The heterogeneity in the trials and the problems in the handling of the trial data made it difficult to interpret the results of the indirect comparison. For example, although the indirect comparison shows that a statistically significant difference was observed in the pooled analysis of the clodronate trials, RR=0.85 (95% CI: 0.73, 0.99) and the pooled analysis of the ibandronate trials (when the first 12 weeks were excluded and the results were adjusted for baseline characteristics), RR=0.637 (95% CI: 0.435, 0.932), in favour of the treatment arms compared with placebo, the pooled analysis of “all data” from the ibandronate trials showed no statistically significant difference between ibandronate and placebo. The indirect comparison of ibandronate and clodronate indicated no statistically significant differences between the treatments when “all data” and when data adjusting for baseline characteristics and the first 12 weeks were excluded, RR=1.11 (95% CI: 0.85, 1.43) and RR=0.75 (95% CI: 0.50, 1.13), respectively. However, considering the wide confidence interval around the point estimate of relative risk in the “all data” analysis, the possibility that ibandronate is worse than clodronate could not be excluded.

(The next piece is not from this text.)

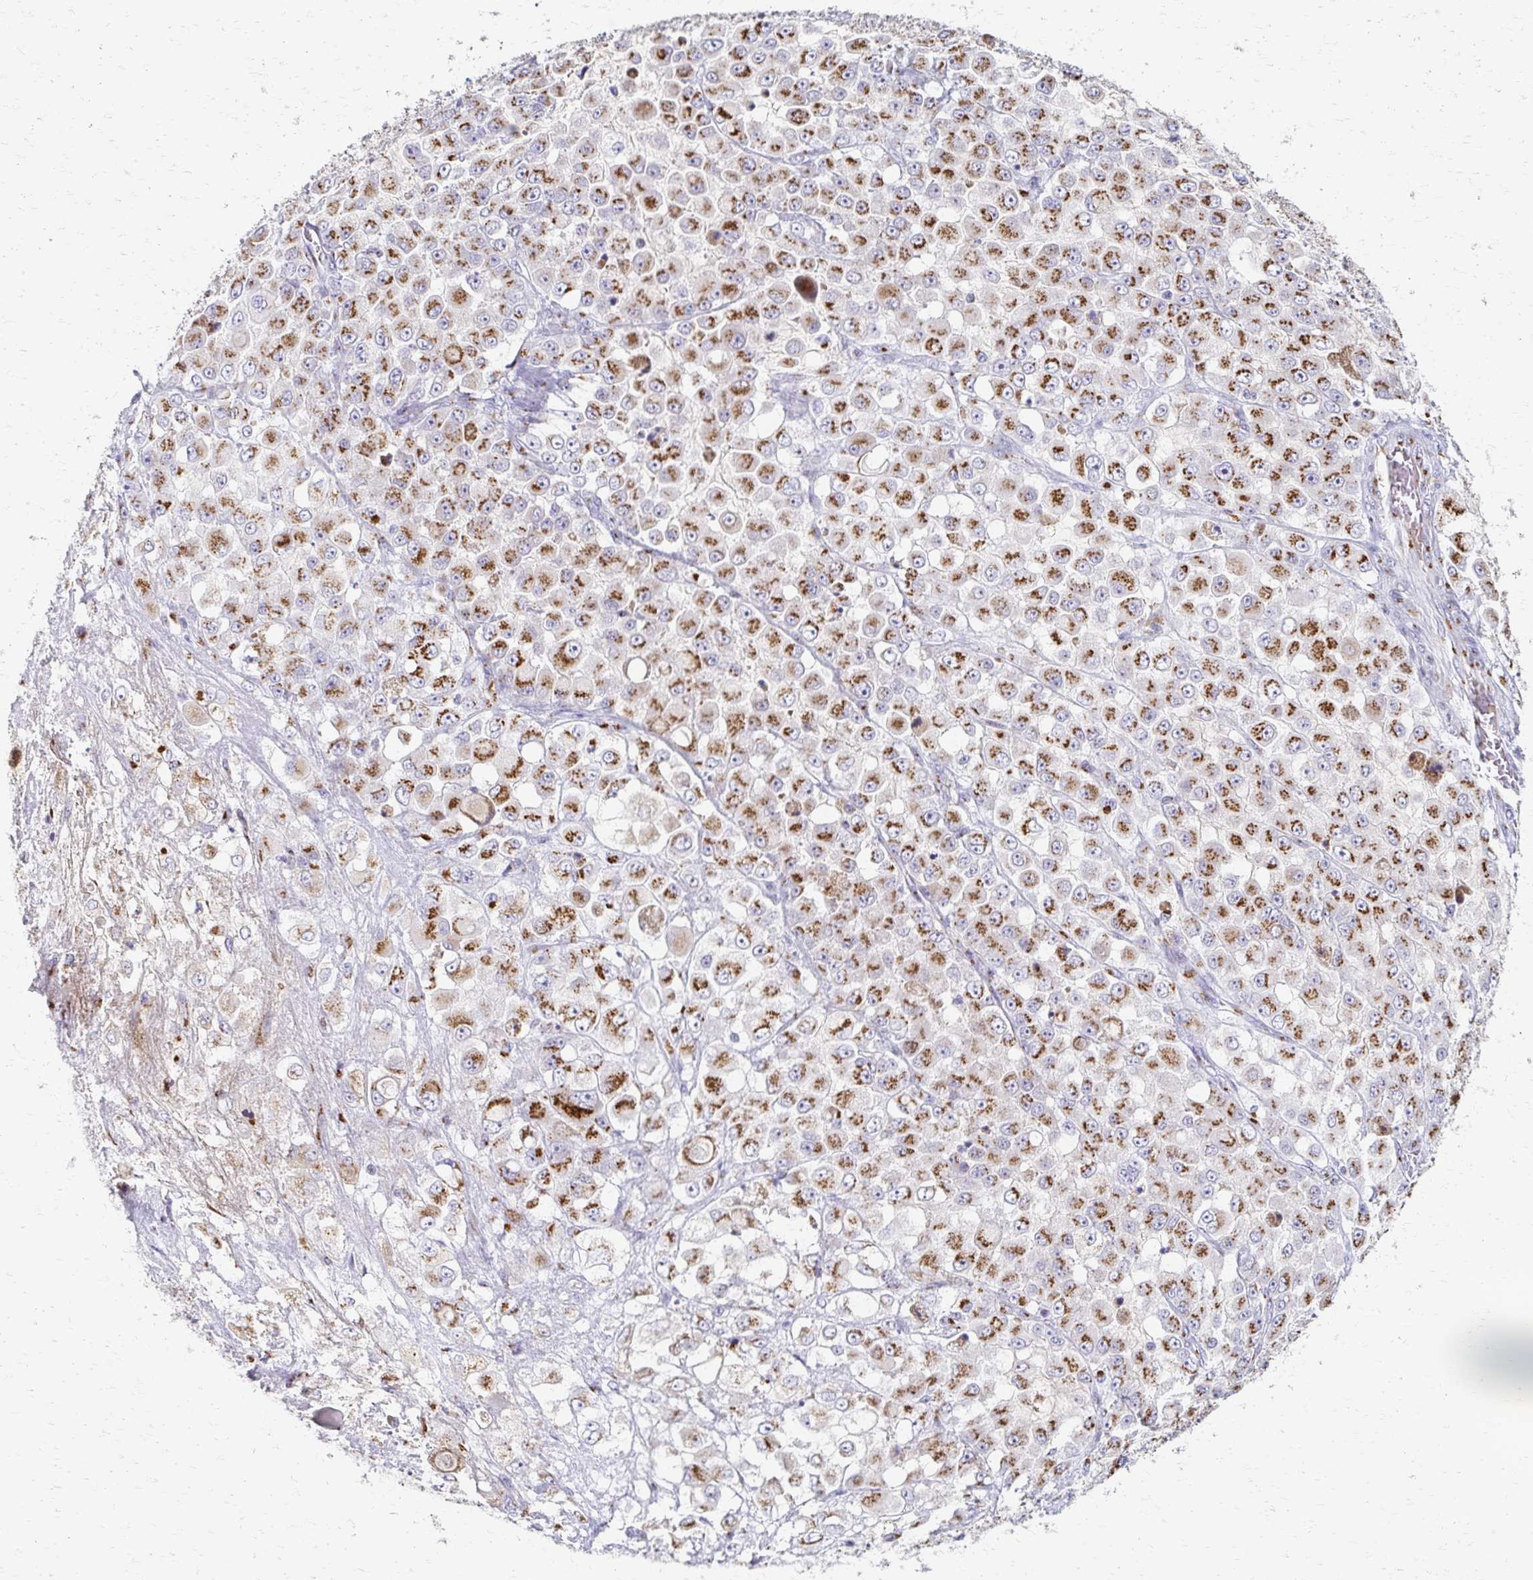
{"staining": {"intensity": "moderate", "quantity": ">75%", "location": "cytoplasmic/membranous"}, "tissue": "stomach cancer", "cell_type": "Tumor cells", "image_type": "cancer", "snomed": [{"axis": "morphology", "description": "Adenocarcinoma, NOS"}, {"axis": "topography", "description": "Stomach"}], "caption": "Immunohistochemical staining of stomach cancer (adenocarcinoma) exhibits moderate cytoplasmic/membranous protein staining in approximately >75% of tumor cells.", "gene": "TM9SF1", "patient": {"sex": "female", "age": 76}}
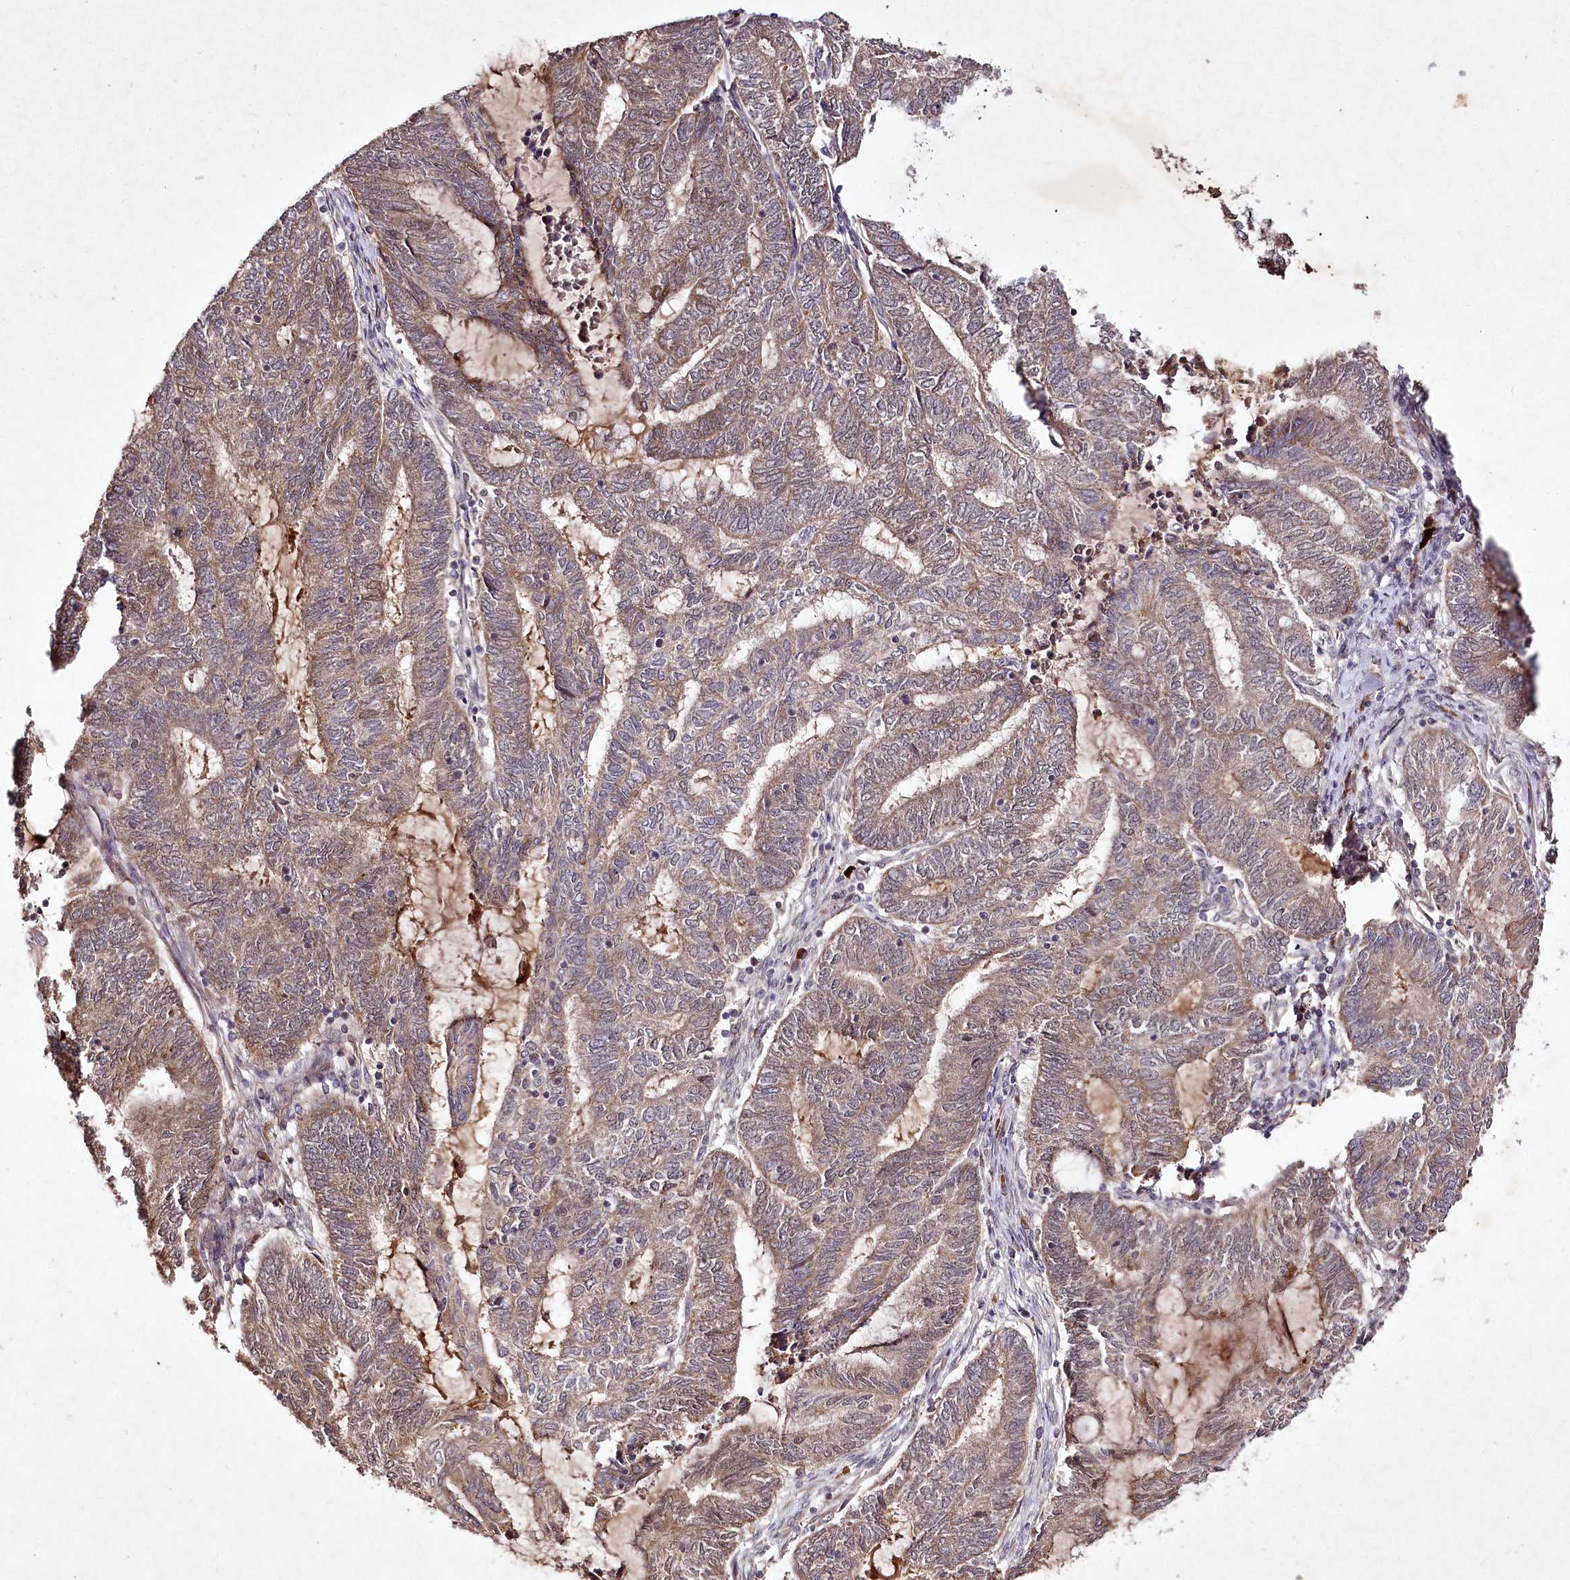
{"staining": {"intensity": "moderate", "quantity": "25%-75%", "location": "cytoplasmic/membranous,nuclear"}, "tissue": "endometrial cancer", "cell_type": "Tumor cells", "image_type": "cancer", "snomed": [{"axis": "morphology", "description": "Adenocarcinoma, NOS"}, {"axis": "topography", "description": "Uterus"}, {"axis": "topography", "description": "Endometrium"}], "caption": "Moderate cytoplasmic/membranous and nuclear protein expression is appreciated in about 25%-75% of tumor cells in endometrial cancer (adenocarcinoma).", "gene": "DMP1", "patient": {"sex": "female", "age": 70}}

Although the PBAC acknowledged the reanalysis presented using only the results of the Tubiana-Hulin (2001) study for clodronate may provide better support for a conclusion of non-inferiority (in both the analysis including the first 12 weeks of data and the analysis excluding these data), the Committee could not justifiably make a recommendation upon these results alone.
The PBAC therefore rejected the submission to list ibandronic acid 50 mg tablets for the treatment of patients with bone metastases from breast cancer because of inadequate evidence that it is not inferior to the comparator, clodronate.
13. Context for Decision
The PBAC helps decide whether and, if so, how medicines should be subsidised in Australia. It considers submissions in this context. A PBAC decision not to recommend listing or not to recommend changing a listing does not represent a final PBAC view about the merits of the medicine. A company can resubmit to the PBAC or seek independent review of the PBAC decision.